*** Block opens ***
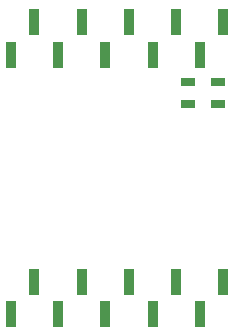
<source format=gtp>
G75*
%MOIN*%
%OFA0B0*%
%FSLAX25Y25*%
%IPPOS*%
%LPD*%
%AMOC8*
5,1,8,0,0,1.08239X$1,22.5*
%
%ADD10R,0.04724X0.03150*%
%ADD11R,0.03504X0.09055*%
D10*
X0198333Y0083257D03*
X0208333Y0083257D03*
X0208333Y0090343D03*
X0198333Y0090343D03*
D11*
X0139396Y0013020D03*
X0155144Y0013020D03*
X0170892Y0013020D03*
X0186640Y0013020D03*
X0202388Y0013020D03*
X0194514Y0023965D03*
X0178766Y0023965D03*
X0163018Y0023965D03*
X0147270Y0023965D03*
X0210262Y0023965D03*
X0202388Y0099635D03*
X0186640Y0099635D03*
X0170892Y0099635D03*
X0155144Y0099635D03*
X0139396Y0099635D03*
X0147270Y0110580D03*
X0163018Y0110580D03*
X0178766Y0110580D03*
X0194514Y0110580D03*
X0210262Y0110580D03*
M02*

</source>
*** Block closes ***
-- EXERCISE DETAILS --
Copy out only the lines of the records above from the one with "X0139396Y0013020D03*" through the one with "X0186640Y0099635D03*", exactly as they stand, both included.

-- YOUR SOLUTION --
X0139396Y0013020D03*
X0155144Y0013020D03*
X0170892Y0013020D03*
X0186640Y0013020D03*
X0202388Y0013020D03*
X0194514Y0023965D03*
X0178766Y0023965D03*
X0163018Y0023965D03*
X0147270Y0023965D03*
X0210262Y0023965D03*
X0202388Y0099635D03*
X0186640Y0099635D03*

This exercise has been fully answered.